The Hippie Housewife has a great perspective on this issue. She points out that attempts to counter-balance the culturally-tethered ideas of gender (i.e. going "gender-neutral") ends up hyper-focusing on gender after all. Her take on it is to let kids be kids:
There is also the other side of the same coin, where children who like things that don’t traditionally “match” their sex are held up as examples in the gender versus sex debate. Mothers pat themselves on the back for accepting their “cross-gendered” five year old, usually boys who like pink or want to wear dresses. And yet for the boy who hasn’t had it shamed or bullied out of him, it’s completely normal. Lots of boys like to dress up in princess dresses. It’s sparkly and bright and fun. It’s not gender exploration, it’s just childhood. Making a big deal out of – whether to encourage or discourage it – is entirely unnecessary.

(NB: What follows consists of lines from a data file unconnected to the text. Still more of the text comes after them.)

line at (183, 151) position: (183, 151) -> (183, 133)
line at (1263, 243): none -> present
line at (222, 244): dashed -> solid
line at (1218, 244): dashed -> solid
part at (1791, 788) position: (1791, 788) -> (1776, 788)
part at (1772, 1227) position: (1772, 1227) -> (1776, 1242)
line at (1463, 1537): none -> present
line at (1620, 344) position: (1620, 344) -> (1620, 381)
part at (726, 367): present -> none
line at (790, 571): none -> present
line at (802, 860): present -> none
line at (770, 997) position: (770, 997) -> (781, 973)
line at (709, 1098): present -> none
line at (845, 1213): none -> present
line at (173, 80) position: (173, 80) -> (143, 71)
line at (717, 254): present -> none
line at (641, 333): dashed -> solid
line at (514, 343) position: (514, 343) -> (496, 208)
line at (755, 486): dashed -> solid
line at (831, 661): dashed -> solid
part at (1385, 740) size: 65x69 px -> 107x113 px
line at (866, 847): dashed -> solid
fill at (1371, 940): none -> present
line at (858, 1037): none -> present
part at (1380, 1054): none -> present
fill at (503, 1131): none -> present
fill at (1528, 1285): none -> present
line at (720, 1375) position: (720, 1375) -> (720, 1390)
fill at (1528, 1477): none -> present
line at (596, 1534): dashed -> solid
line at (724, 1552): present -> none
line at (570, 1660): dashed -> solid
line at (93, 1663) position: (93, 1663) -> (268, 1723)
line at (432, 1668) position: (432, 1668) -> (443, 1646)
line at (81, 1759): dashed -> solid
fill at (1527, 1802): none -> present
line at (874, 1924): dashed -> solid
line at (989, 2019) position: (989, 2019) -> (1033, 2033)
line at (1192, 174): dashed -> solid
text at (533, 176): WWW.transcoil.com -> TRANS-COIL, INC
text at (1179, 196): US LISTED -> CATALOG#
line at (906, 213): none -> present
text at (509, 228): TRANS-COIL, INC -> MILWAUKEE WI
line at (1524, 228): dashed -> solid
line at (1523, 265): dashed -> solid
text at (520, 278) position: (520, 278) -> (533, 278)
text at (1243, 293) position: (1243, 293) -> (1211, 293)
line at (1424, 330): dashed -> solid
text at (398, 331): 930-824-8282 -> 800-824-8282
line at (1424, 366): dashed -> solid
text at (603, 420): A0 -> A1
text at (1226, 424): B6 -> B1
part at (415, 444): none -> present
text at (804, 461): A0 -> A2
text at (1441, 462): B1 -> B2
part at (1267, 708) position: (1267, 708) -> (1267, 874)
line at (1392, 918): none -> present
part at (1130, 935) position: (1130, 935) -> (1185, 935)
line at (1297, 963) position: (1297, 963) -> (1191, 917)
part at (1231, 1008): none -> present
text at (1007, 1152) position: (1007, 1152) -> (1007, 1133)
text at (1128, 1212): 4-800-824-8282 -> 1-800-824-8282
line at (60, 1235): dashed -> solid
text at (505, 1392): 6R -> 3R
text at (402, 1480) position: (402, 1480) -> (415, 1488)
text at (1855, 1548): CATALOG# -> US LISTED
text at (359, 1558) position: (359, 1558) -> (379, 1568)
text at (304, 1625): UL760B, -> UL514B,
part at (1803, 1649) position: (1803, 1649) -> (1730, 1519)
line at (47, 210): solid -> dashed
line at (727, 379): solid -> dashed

I think there is a great deal of merit in allowing your children to choose their own activities, hairstyles, toys, clothes, etc, without regard to traditional gender lines. Absolutely. My boys play with cars and carry their dolls around in baby slings. My older one has only recently decided his favourite colour is no longer pink, but it's definitely still up there. He's absolutely insistent that he's going to be a Mommy when he grows up. It's not because he's "gender confused", it's because he identifies most strongly with me and wants to be able to have babies and breastfeed just like I do. He had hair longer than mine at one point, and is currently growing it out again because he wants it long. No big deal. He’s not gender confused, he just wants long hair. My aunt who teaches kindergarten often talks about the little boys who are so excited over all the pink princess stuff they get to play with at kindergarten – not gender confused, just enjoying the fun.